Muggs brought in tea and the most wonderful cocoanut cakes and we chatted about everything under the sun and he made me feel quite equal. He didn’t mention what had happened, or scold me, he merely asked me if Barbara had any more films in the camera. I said nothing of any importance and he said if I didn’t mind he’d like to see them, so naturally I promised . . . of course I couldn’t give him the ones we had already sent to Vera.

Then I asked him if he would get the role of U.S. Adams. He said Jack Warner had phoned and from what he had said, it would most likely go to Gary Cooper.

“It’s okay with me,” said Bogie. “He’s a swell actor and he’s identified in the minds of the American public with a hero.
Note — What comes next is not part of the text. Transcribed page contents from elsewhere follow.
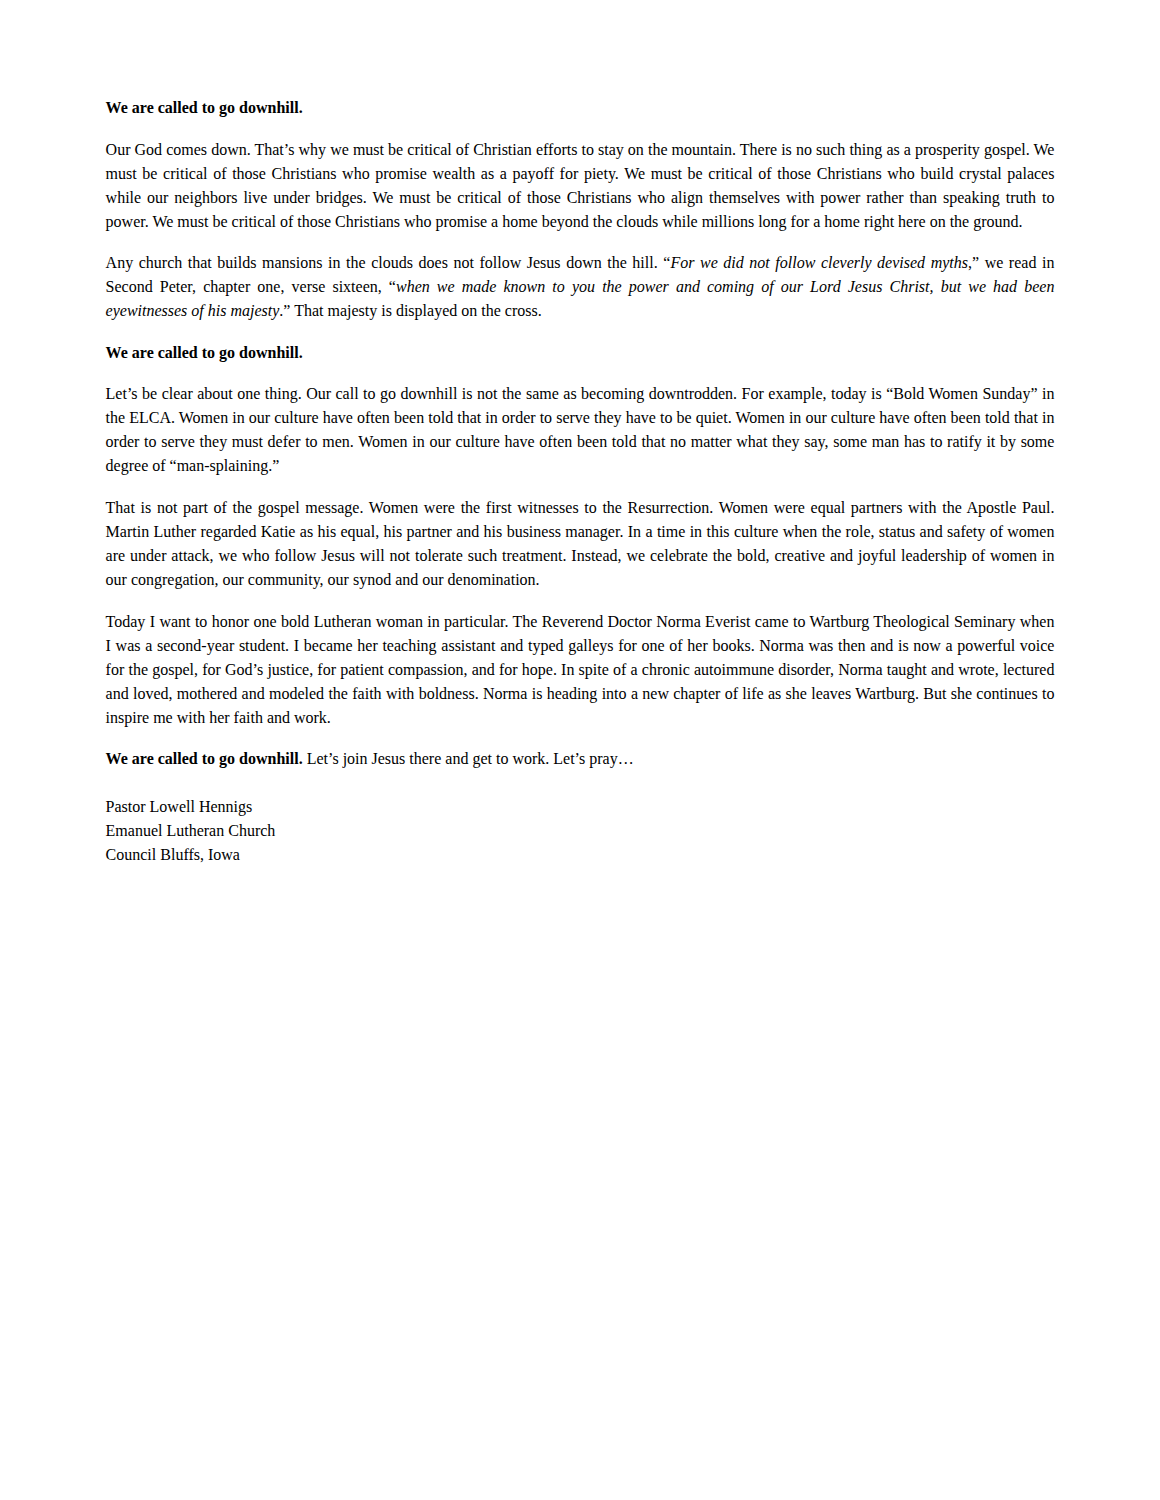We are called to go downhill.
Our God comes down. That’s why we must be critical of Christian efforts to stay on the mountain. There is no such thing as a prosperity gospel. We must be critical of those Christians who promise wealth as a payoff for piety. We must be critical of those Christians who build crystal palaces while our neighbors live under bridges. We must be critical of those Christians who align themselves with power rather than speaking truth to power. We must be critical of those Christians who promise a home beyond the clouds while millions long for a home right here on the ground.
Any church that builds mansions in the clouds does not follow Jesus down the hill. “For we did not follow cleverly devised myths,” we read in Second Peter, chapter one, verse sixteen, “when we made known to you the power and coming of our Lord Jesus Christ, but we had been eyewitnesses of his majesty.” That majesty is displayed on the cross.
We are called to go downhill.
Let’s be clear about one thing. Our call to go downhill is not the same as becoming downtrodden. For example, today is “Bold Women Sunday” in the ELCA. Women in our culture have often been told that in order to serve they have to be quiet. Women in our culture have often been told that in order to serve they must defer to men. Women in our culture have often been told that no matter what they say, some man has to ratify it by some degree of “man-splaining.”
That is not part of the gospel message. Women were the first witnesses to the Resurrection. Women were equal partners with the Apostle Paul. Martin Luther regarded Katie as his equal, his partner and his business manager. In a time in this culture when the role, status and safety of women are under attack, we who follow Jesus will not tolerate such treatment. Instead, we celebrate the bold, creative and joyful leadership of women in our congregation, our community, our synod and our denomination.
Today I want to honor one bold Lutheran woman in particular. The Reverend Doctor Norma Everist came to Wartburg Theological Seminary when I was a second-year student. I became her teaching assistant and typed galleys for one of her books. Norma was then and is now a powerful voice for the gospel, for God’s justice, for patient compassion, and for hope. In spite of a chronic autoimmune disorder, Norma taught and wrote, lectured and loved, mothered and modeled the faith with boldness. Norma is heading into a new chapter of life as she leaves Wartburg. But she continues to inspire me with her faith and work.
We are called to go downhill. Let’s join Jesus there and get to work. Let’s pray…
Pastor Lowell Hennigs Emanuel Lutheran Church Council Bluffs, Iowa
I’m just a bad man. Maybe they should use me in a film to recruit gangsters.”



He smiled, but I knew it was to cover a broken heart. Tears sprang to my eyes. Here he was, his career ruined, and trying to cheer me up. It was the noblest thing I had ever come across, outside of pictures. I’m afraid I began to blubber a little. So he put his hand on mine and said:

“Cheer up, kid. It really wasn’t your fault. Mayo always tells me to look where I’m going.” Then he changed the subject by asking me all about myself and before I knew it I was telling him about ‘Fan Dust’ and Vera and how difficult it would be to face the gang back East. He admitted I was in a spot.
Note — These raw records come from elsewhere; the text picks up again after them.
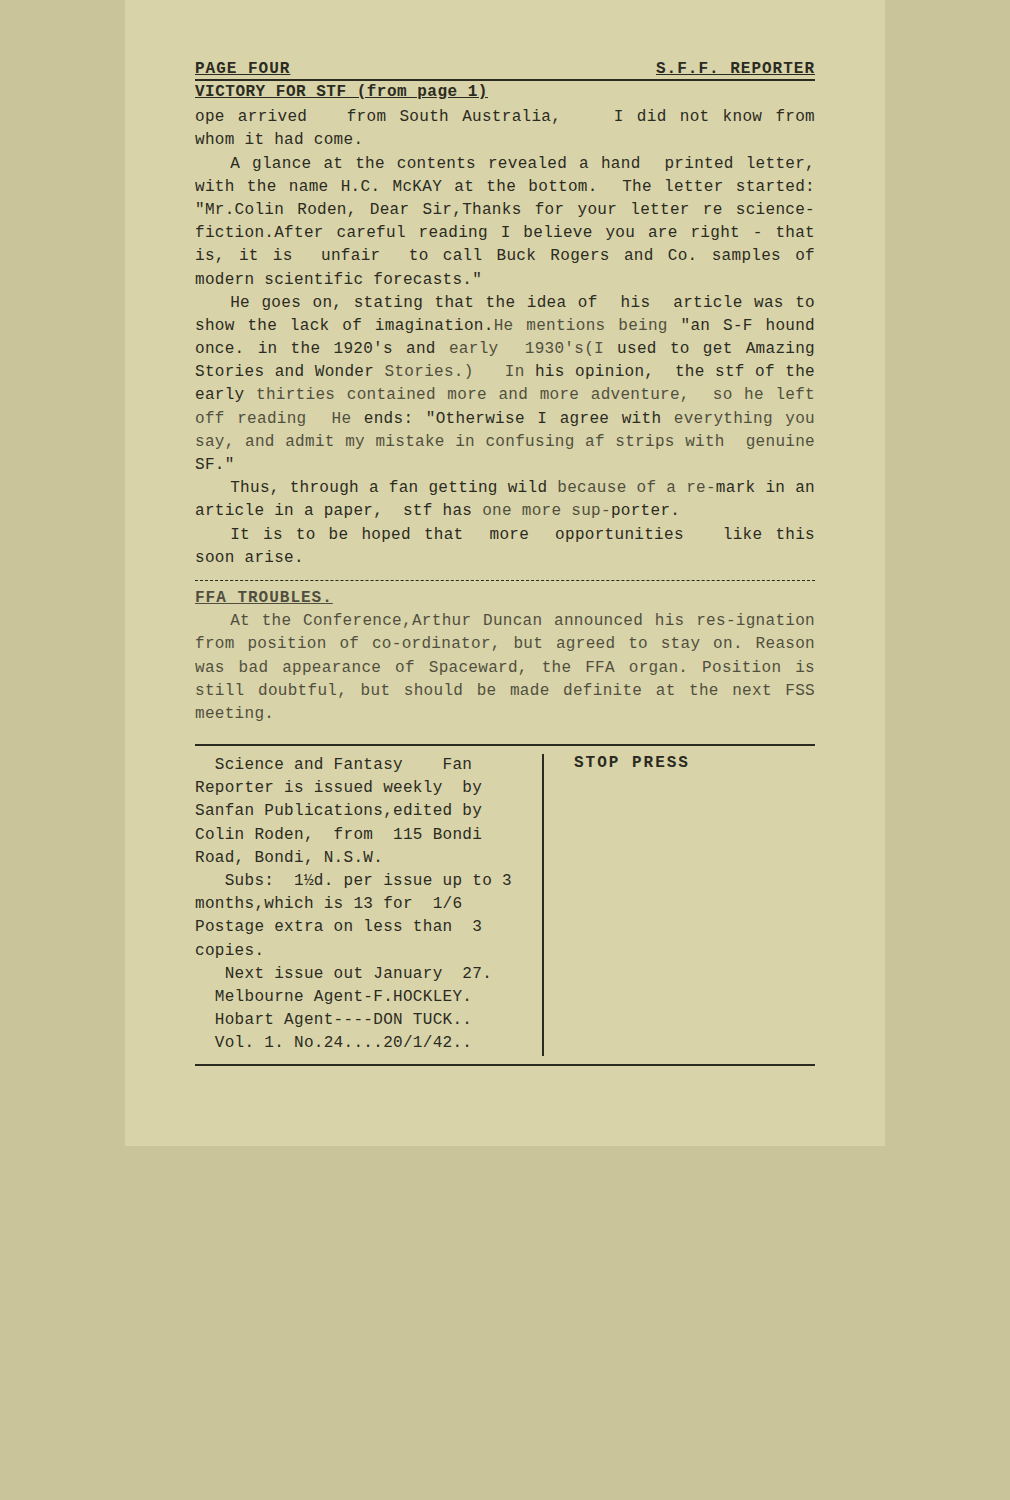PAGE FOUR S.F.F. REPORTER
VICTORY FOR STF (from page 1)
ope arrived from South Australia, I did not know from whom it had come.
A glance at the contents revealed a hand printed letter, with the name H.C. McKAY at the bottom. The letter started: "Mr.Colin Roden, Dear Sir,Thanks for your letter re science-fiction.After careful reading I believe you are right - that is, it is unfair to call Buck Rogers and Co. samples of modern scientific forecasts."
He goes on, stating that the idea of his article was to show the lack of imagination.He mentions being "an S-F hound once. in the 1920's and early 1930's(I used to get Amazing Stories and Wonder Stories.) In his opinion, the stf of the early thirties contained more and more adventure, so he left off reading He ends: "Otherwise I agree with everything you say, and admit my mistake in confusing af strips with genuine SF."
Thus, through a fan getting wild because of a re-mark in an article in a paper, stf has one more sup-porter.
It is to be hoped that more opportunities like this soon arise.
FFA TROUBLES.
At the Conference,Arthur Duncan announced his res-ignation from position of co-ordinator, but agreed to stay on. Reason was bad appearance of Spaceward, the FFA organ. Position is still doubtful, but should be made definite at the next FSS meeting.
Science and Fantasy Fan Reporter is issued weekly by Sanfan Publications,edited by Colin Roden, from 115 Bondi Road, Bondi, N.S.W.
Subs: 1½d. per issue up to 3 months,which is 13 for 1/6 Postage extra on less than 3 copies.
Next issue out January 27.
Melbourne Agent-F.HOCKLEY.
Hobart Agent----DON TUCK..
Vol. 1. No.24....20/1/42..
STOP PRESS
“I tell you what,” he said. “I’ll autograph a picture to you, very affectionately, and you can show it to them. I’ll write, ‘To my dear friend Jane, with affection and happy memories. Bogie.’ That should shut them up.”



“Would you really do that after all I’ve done?”

“Of course. I appreciate your devotion and loyalty.”

I couldn’t believe my ears. If Vera and the gang could only have heard him. Which reminded me. This was the moment.

“Bogie,” I said, “there are thirty-five subscribers to ‘Fan Dust.’ If you could autograph a picture to each of them . . . not affectionately, like mine, of course, but with their names and a different message on each . . . it would help a lot to restore my prestige.”

“Okay,” he said. “I’ll get one of the secretaries at the studio to do it. Give me a list of the names.”

“If you don’t mind,” I said firmly, “they would prefer it in your own writing. I was an autograph hound myself once and I know it makes all the difference in the world.”

He looked at me with admiration.



“Jane,” he said, “you’re going places. You’re quite a gal.”

“Thank you. Bogie,” I said, giving him the list of names Vera had sent me.

When he left I felt strangely elated, and yet torn by remorse. I looked in the mirror and saw I had aged months in one short hour. It wouldn’t have surprised me to have found a gray hair. I wished Barb would hurry back to witness my emotional upheaval. I wondered what that goon could be doing all this time.

Something, I decided, ought to be done, and no time should be lost. I thought and thought and finally I decided to go right to the headquarters of the Motion Picture Industry . . . Louis B. Mayer himself. I had heard of his kindness and charitable works, and if I put the case squarely before him, he might intercede for Bogie with Jack Warner and the others. I lost no time but called M-G-M. The female who answered the telephone said that Mr. Mayer’s secretary had gone for the day, and could I tell her what it was about. I said, “Certainly not, it’s a purely personal matter between L. B. and myself,” and hung up.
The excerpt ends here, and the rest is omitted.